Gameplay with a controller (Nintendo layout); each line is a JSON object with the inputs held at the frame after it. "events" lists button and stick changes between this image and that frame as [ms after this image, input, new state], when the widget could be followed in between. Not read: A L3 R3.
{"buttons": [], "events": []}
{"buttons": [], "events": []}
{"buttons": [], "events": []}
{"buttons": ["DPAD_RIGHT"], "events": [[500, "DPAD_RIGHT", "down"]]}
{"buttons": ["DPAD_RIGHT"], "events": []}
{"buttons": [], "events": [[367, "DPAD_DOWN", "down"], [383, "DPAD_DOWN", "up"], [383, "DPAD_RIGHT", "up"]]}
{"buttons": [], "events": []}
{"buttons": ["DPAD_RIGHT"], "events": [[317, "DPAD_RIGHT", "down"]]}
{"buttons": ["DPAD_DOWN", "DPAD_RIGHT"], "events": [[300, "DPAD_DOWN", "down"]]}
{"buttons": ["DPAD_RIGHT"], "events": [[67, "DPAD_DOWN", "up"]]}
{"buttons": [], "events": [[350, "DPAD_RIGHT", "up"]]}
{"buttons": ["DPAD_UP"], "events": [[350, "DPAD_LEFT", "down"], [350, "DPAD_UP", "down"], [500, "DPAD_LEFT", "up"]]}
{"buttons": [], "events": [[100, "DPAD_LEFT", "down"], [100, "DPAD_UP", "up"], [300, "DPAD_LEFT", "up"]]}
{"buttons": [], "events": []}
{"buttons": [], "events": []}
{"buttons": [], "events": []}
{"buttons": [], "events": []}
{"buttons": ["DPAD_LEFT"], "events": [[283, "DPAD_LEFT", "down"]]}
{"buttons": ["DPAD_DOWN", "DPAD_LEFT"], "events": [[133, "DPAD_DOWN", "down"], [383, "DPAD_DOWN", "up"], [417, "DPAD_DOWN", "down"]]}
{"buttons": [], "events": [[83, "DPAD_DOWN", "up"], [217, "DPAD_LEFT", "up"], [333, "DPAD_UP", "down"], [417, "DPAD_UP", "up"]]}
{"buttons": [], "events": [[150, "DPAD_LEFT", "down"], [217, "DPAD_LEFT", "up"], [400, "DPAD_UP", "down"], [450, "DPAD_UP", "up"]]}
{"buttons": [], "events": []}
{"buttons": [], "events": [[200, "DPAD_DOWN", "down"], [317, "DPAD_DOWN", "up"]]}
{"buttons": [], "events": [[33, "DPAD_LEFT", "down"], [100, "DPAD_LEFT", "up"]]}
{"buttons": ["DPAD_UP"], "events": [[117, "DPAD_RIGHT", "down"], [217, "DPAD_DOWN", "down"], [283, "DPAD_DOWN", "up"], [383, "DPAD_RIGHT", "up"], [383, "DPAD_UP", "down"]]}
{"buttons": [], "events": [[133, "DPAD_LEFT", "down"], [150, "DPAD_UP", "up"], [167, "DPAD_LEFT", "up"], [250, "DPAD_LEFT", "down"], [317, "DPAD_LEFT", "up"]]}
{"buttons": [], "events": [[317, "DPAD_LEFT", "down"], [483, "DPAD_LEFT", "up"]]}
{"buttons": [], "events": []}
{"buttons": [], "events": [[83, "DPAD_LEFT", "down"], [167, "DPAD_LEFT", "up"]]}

→ **Your goal**:
Copy each line of the data exactly, leaving nothing out.

→ **Reply**:
Gameplay with a controller (Nintendo layout); each line is a JSON object with the inputs held at the frame after it. "events" lists button and stick changes between this image and that frame as [ms after this image, input, new state], when the widget could be followed in between. Not read: A L3 R3.
{"buttons": [], "events": []}
{"buttons": [], "events": []}
{"buttons": [], "events": []}
{"buttons": ["DPAD_RIGHT"], "events": [[500, "DPAD_RIGHT", "down"]]}
{"buttons": ["DPAD_RIGHT"], "events": []}
{"buttons": [], "events": [[367, "DPAD_DOWN", "down"], [383, "DPAD_DOWN", "up"], [383, "DPAD_RIGHT", "up"]]}
{"buttons": [], "events": []}
{"buttons": ["DPAD_RIGHT"], "events": [[317, "DPAD_RIGHT", "down"]]}
{"buttons": ["DPAD_DOWN", "DPAD_RIGHT"], "events": [[300, "DPAD_DOWN", "down"]]}
{"buttons": ["DPAD_RIGHT"], "events": [[67, "DPAD_DOWN", "up"]]}
{"buttons": [], "events": [[350, "DPAD_RIGHT", "up"]]}
{"buttons": ["DPAD_UP"], "events": [[350, "DPAD_LEFT", "down"], [350, "DPAD_UP", "down"], [500, "DPAD_LEFT", "up"]]}
{"buttons": [], "events": [[100, "DPAD_LEFT", "down"], [100, "DPAD_UP", "up"], [300, "DPAD_LEFT", "up"]]}
{"buttons": [], "events": []}
{"buttons": [], "events": []}
{"buttons": [], "events": []}
{"buttons": [], "events": []}
{"buttons": ["DPAD_LEFT"], "events": [[283, "DPAD_LEFT", "down"]]}
{"buttons": ["DPAD_DOWN", "DPAD_LEFT"], "events": [[133, "DPAD_DOWN", "down"], [383, "DPAD_DOWN", "up"], [417, "DPAD_DOWN", "down"]]}
{"buttons": [], "events": [[83, "DPAD_DOWN", "up"], [217, "DPAD_LEFT", "up"], [333, "DPAD_UP", "down"], [417, "DPAD_UP", "up"]]}
{"buttons": [], "events": [[150, "DPAD_LEFT", "down"], [217, "DPAD_LEFT", "up"], [400, "DPAD_UP", "down"], [450, "DPAD_UP", "up"]]}
{"buttons": [], "events": []}
{"buttons": [], "events": [[200, "DPAD_DOWN", "down"], [317, "DPAD_DOWN", "up"]]}
{"buttons": [], "events": [[33, "DPAD_LEFT", "down"], [100, "DPAD_LEFT", "up"]]}
{"buttons": ["DPAD_UP"], "events": [[117, "DPAD_RIGHT", "down"], [217, "DPAD_DOWN", "down"], [283, "DPAD_DOWN", "up"], [383, "DPAD_RIGHT", "up"], [383, "DPAD_UP", "down"]]}
{"buttons": [], "events": [[133, "DPAD_LEFT", "down"], [150, "DPAD_UP", "up"], [167, "DPAD_LEFT", "up"], [250, "DPAD_LEFT", "down"], [317, "DPAD_LEFT", "up"]]}
{"buttons": [], "events": [[317, "DPAD_LEFT", "down"], [483, "DPAD_LEFT", "up"]]}
{"buttons": [], "events": []}
{"buttons": [], "events": [[83, "DPAD_LEFT", "down"], [167, "DPAD_LEFT", "up"]]}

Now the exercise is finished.